The next table gives the estimator for each coefficient of each polynomial, as well as the standard deviation obtained either directly from the estimation method (preliminary estimation), or from the Fisher’s information matrix (Hessian). The asymptotical standard deviations are also computed. For each coefficient and each standard deviation, a confidence interval is displayed. The coefficients are identified as follows:

AR(i): that corresponds to the order i coefficient of the f(z) polynomial.
SAR(i): coefficient that corresponds to the order i coefficient of the F(z) polynomial.
MA(i): coefficient that corresponds to the order i coefficient of the q(z) polynomial.
SMA(i): coefficient that corresponds to the order i coefficient of the Q(z) polynomial.

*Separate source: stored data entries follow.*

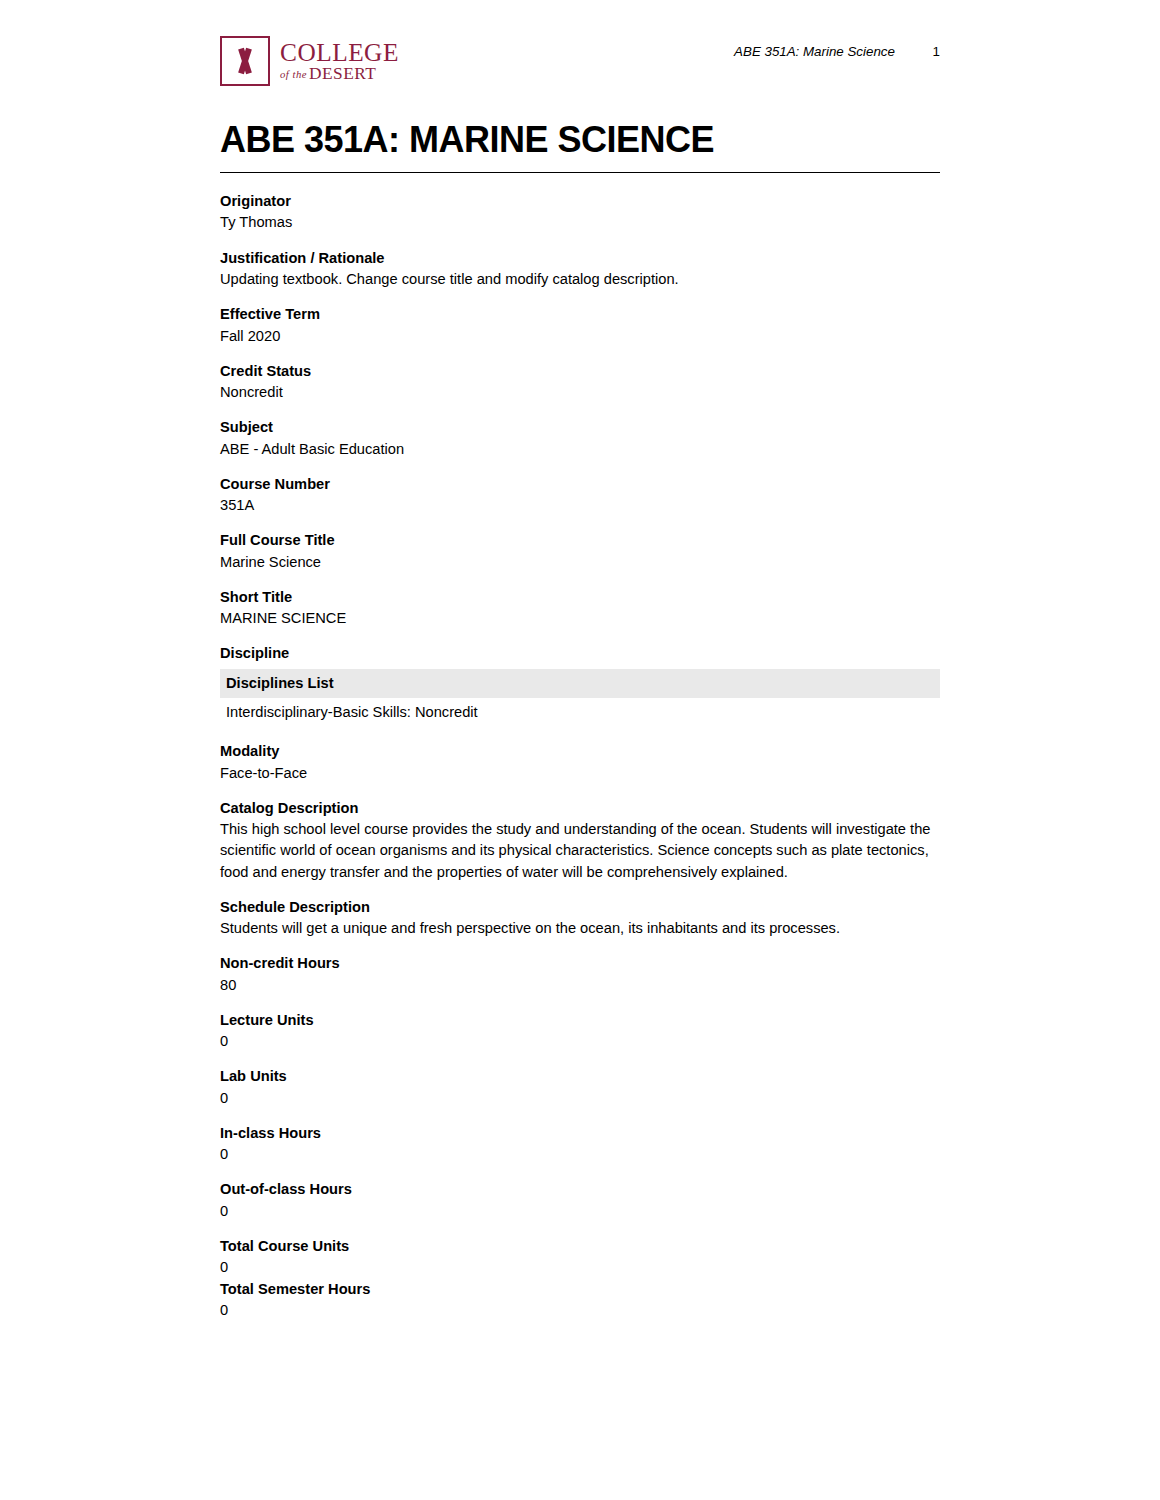COLLEGE of the DESERT
ABE 351A: Marine Science 1
ABE 351A: MARINE SCIENCE
Originator
Ty Thomas
Justification / Rationale
Updating textbook. Change course title and modify catalog description.
Effective Term
Fall 2020
Credit Status
Noncredit
Subject
ABE - Adult Basic Education
Course Number
351A
Full Course Title
Marine Science
Short Title
MARINE SCIENCE
Discipline
| Disciplines List |
| --- |
| Interdisciplinary-Basic Skills: Noncredit |
Modality
Face-to-Face
Catalog Description
This high school level course provides the study and understanding of the ocean. Students will investigate the scientific world of ocean organisms and its physical characteristics. Science concepts such as plate tectonics, food and energy transfer and the properties of water will be comprehensively explained.
Schedule Description
Students will get a unique and fresh perspective on the ocean, its inhabitants and its processes.
Non-credit Hours
80
Lecture Units
0
Lab Units
0
In-class Hours
0
Out-of-class Hours
0
Total Course Units
0
Total Semester Hours
0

Data, Predictions and Residuals: This table displays the data, the corresponding predictions computed with the arima model, and the residuals. If the user requested it, predictions are computed for the validation data and forecasts for future values. Standard deviations and confidence intervals are computed for validation predictions and forecasts.

Charts: Two charts are displayed. The first chart displays the data, the corresponding values predicted by the model, and the predictions corresponding to the values for the validation and/or prediction time steps. The second chart corresponds to the bar chart of residuals.